3

Simple question on hello world example of the MCTS for tic-tac-toe,

Let's assume we are given a board and we want to make an optimal decision. As I undestand the choice of consecutive nodes while simulation (until leaf is met) is determined by a exploration/exploitation trade-off function (as described on wikipedia). I really wonder what is the intuition behind first component (exploitation) of the function here, especially for games between two players with oppposite goals. Then the meaning of "the most promising" changes depending on who makes a move. Shouldn't this function change depeding on who makes the next move (especially its first component)?

Bhargav Rao
  • 50,140
  • 28
  • 121
  • 140

1 Answers1

3

Yes, that exploitation part of the equation should be implemented to take into account the evaluations from the perspective of the agent/player who gets to select an action in that node.
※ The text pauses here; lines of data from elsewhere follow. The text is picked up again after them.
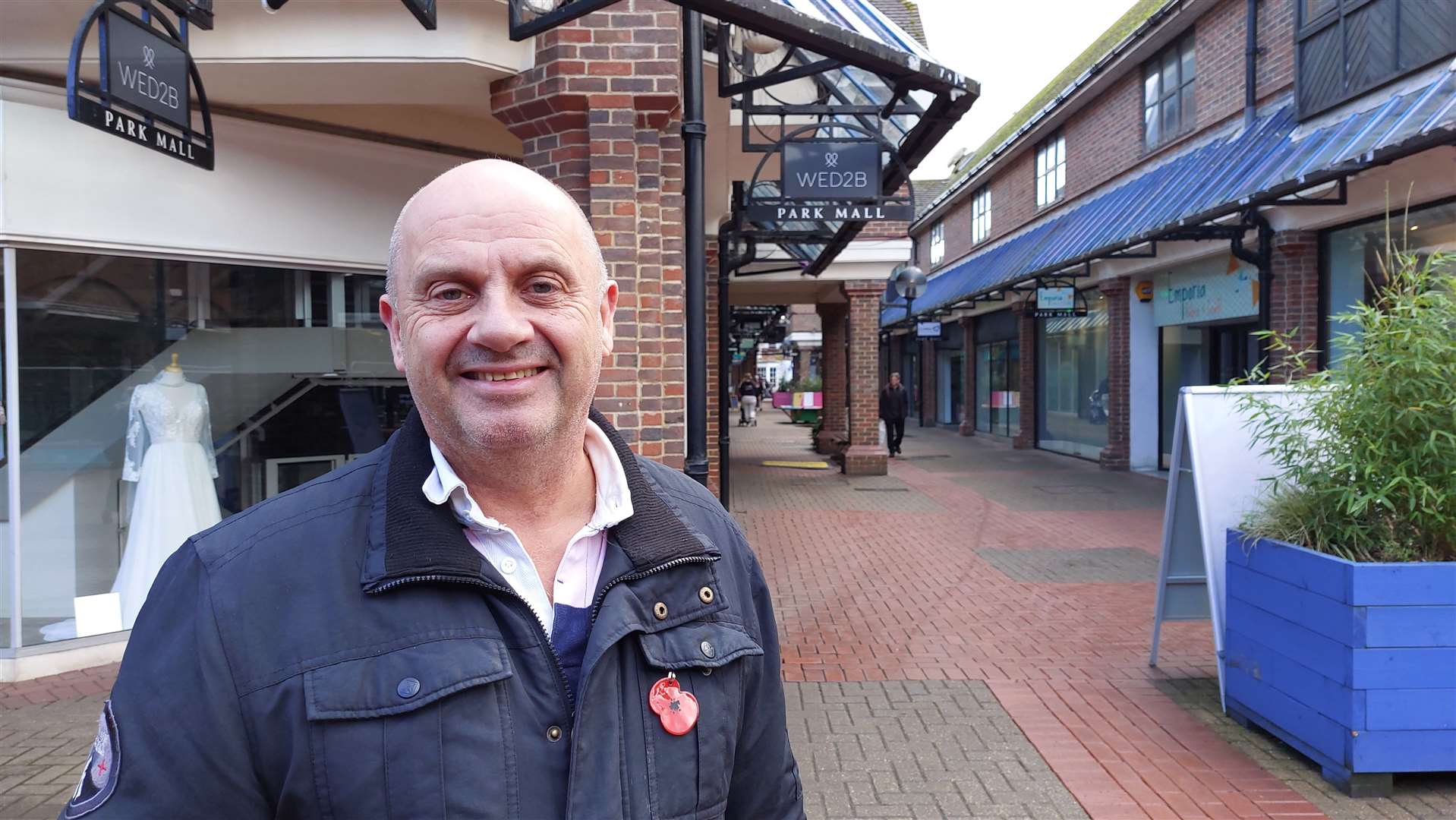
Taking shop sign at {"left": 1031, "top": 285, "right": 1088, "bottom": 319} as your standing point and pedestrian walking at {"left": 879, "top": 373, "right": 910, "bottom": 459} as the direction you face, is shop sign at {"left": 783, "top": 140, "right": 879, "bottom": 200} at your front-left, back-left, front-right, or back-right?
back-left

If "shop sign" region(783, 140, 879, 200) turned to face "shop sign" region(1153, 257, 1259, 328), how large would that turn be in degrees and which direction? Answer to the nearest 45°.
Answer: approximately 135° to its left

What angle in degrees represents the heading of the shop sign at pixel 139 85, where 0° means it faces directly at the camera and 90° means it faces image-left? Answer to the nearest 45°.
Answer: approximately 315°

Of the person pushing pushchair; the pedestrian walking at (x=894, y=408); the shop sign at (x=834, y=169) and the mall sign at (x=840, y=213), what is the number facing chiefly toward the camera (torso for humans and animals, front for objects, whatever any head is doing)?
4

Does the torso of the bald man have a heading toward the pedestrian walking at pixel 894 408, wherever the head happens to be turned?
no

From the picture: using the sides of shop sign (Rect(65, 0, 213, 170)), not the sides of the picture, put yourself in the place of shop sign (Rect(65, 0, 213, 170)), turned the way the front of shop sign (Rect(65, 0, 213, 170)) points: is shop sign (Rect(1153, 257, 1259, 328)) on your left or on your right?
on your left

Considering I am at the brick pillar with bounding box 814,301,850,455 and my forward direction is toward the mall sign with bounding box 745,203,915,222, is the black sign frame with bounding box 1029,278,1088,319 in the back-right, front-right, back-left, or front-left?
front-left

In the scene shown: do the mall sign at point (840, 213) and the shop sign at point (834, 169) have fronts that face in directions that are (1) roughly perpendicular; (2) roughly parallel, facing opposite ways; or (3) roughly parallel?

For single-agent settings, the implementation is straightforward; simply always maximize.

For zero-sum, turn-based, two-player settings, you'd want to alternate between maximizing or minimizing that exploitation part of the equation (note: always maximize the exploration term!). This can also be implemented by simply multiplying that term by -1 in nodes where the opponent gets to move.

Other settings are possible too, but require slightly more implementation effort (e.g. keeping different average scores for different players in settings which are not zero-sum or have more than two players)

Dennis Soemers
  • 8,090
  • 2
  • 32
  • 55